U.K. government to approve P&O’s London Gateway terminal
The British government said today it plans to approve the construction near London of P&O Ports’ proposed major container and roll-on/roll-off terminal, after a lengthy public inquiry.
The news will provide relief among ocean carriers, forwarders and shippers in the United Kingdom that medium-term port infrastructure shortages will finally be tackled, after a proposal by Associated British Ports to build a new container terminal at Dibden Bay was rejected.
Transport Minister Derek Twigg said he expected to approve P&O’s proposal for London Gateway Port, to be located in Essex on the Thames River, and that the office of the deputy prime minister was also expected to approve the separate proposal by P&O and Shell for a logistics and business park. The approvals are subject to satisfaction on a number of outstanding issues, including the provision of additional highway capacity in the area.
“The government fully recognizes the nation’s and industry’s needs for additional container port capacity in order to meet future economic demand,” Twigg said.
The British port group welcomed the announcement, saying it is studying its details, including those relating to highways issues.

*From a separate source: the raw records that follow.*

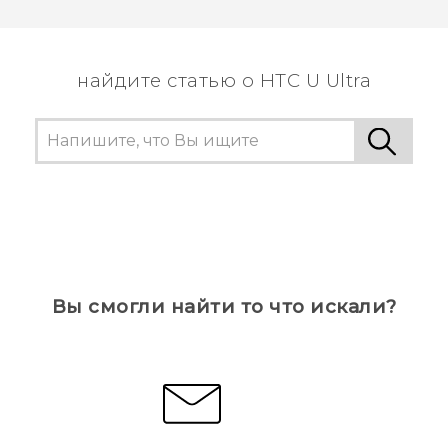
Спасибо! Ваши отзывы помогают другим
пользователям находить самую полезную
информацию.
найдите статью о HTC U Ultra
Вы смогли найти то что искали?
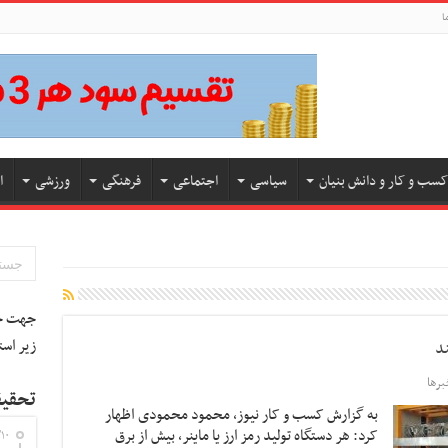
ا
کسب و کار و دانش بنیان
سیاسی
اجتماعی
فرهنگی
ورزشی
ا
جهت جس
زیر است
رها
تحقیق
به گزارش کسب و کار نیوز، محمود محمودی اظهار
کرد: هر دستگاه تولید رمز ارز یا ماینر، بیش از برق
۱۰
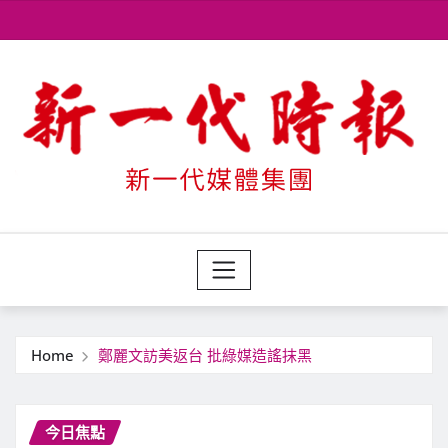
Skip
to
content
Home
鄭麗文訪美返台 批綠媒造謠抹黑
今日焦點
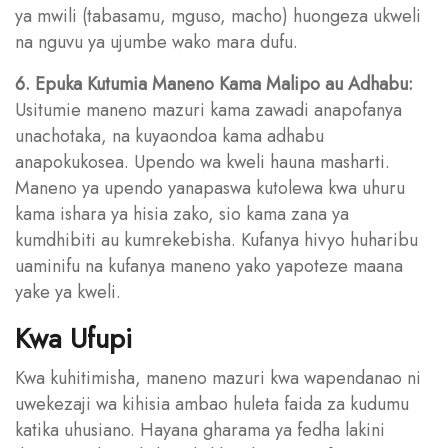
ya mwili (tabasamu, mguso, macho) huongeza ukweli
na nguvu ya ujumbe wako mara dufu.
6. Epuka Kutumia Maneno Kama Malipo au Adhabu:
Usitumie maneno mazuri kama zawadi anapofanya
unachotaka, na kuyaondoa kama adhabu
anapokukosea. Upendo wa kweli hauna masharti.
Maneno ya upendo yanapaswa kutolewa kwa uhuru
kama ishara ya hisia zako, sio kama zana ya
kumdhibiti au kumrekebisha. Kufanya hivyo huharibu
uaminifu na kufanya maneno yako yapoteze maana
yake ya kweli.
Kwa Ufupi
Kwa kuhitimisha, maneno mazuri kwa wapendanao ni
uwekezaji wa kihisia ambao huleta faida za kudumu
katika uhusiano. Hayana gharama ya fedha lakini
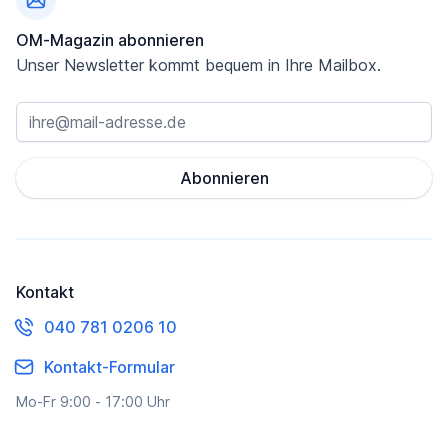
OM-Magazin abonnieren
Unser Newsletter kommt bequem in Ihre Mailbox.
Abonnieren
Kontakt
040 781 0206 10
Kontakt-Formular
Mo-Fr 9:00 - 17:00 Uhr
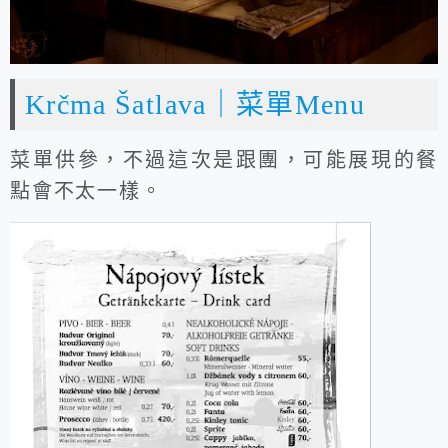
Krčma Šatlava｜菜單Menu
菜單供參，不過這次是跟團，可能展現的餐
點會不太一樣。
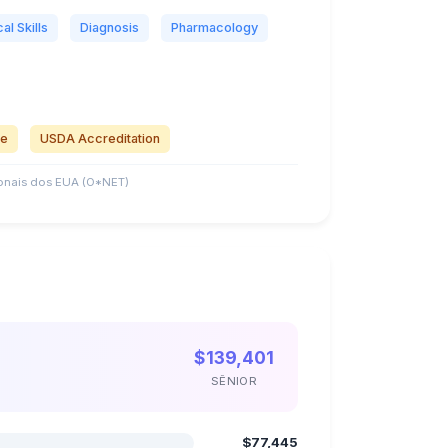
al Skills
Diagnosis
Pharmacology
se
USDA Accreditation
nais dos EUA (O*NET)
$139,401
SÊNIOR
$77,445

When fully developed, the port will have a capacity of 3.5 million TEUs a year. Its ro/ro freight facility will be able to handle two vessels simultaneously.
P&O said there is a national need for more container terminal capacity in the United Kingdom. “London Gateway Port will ensure that this requirement is met for at least the next 10 years,” the port operator said.
P&O expects the first container berths will be operational by the first half of 2008. The proposed London Gateway port will be capable of handling the largest deep-sea container ships.
Applications by the Hutchison group to build container terminal on the East Coast of England are still pending.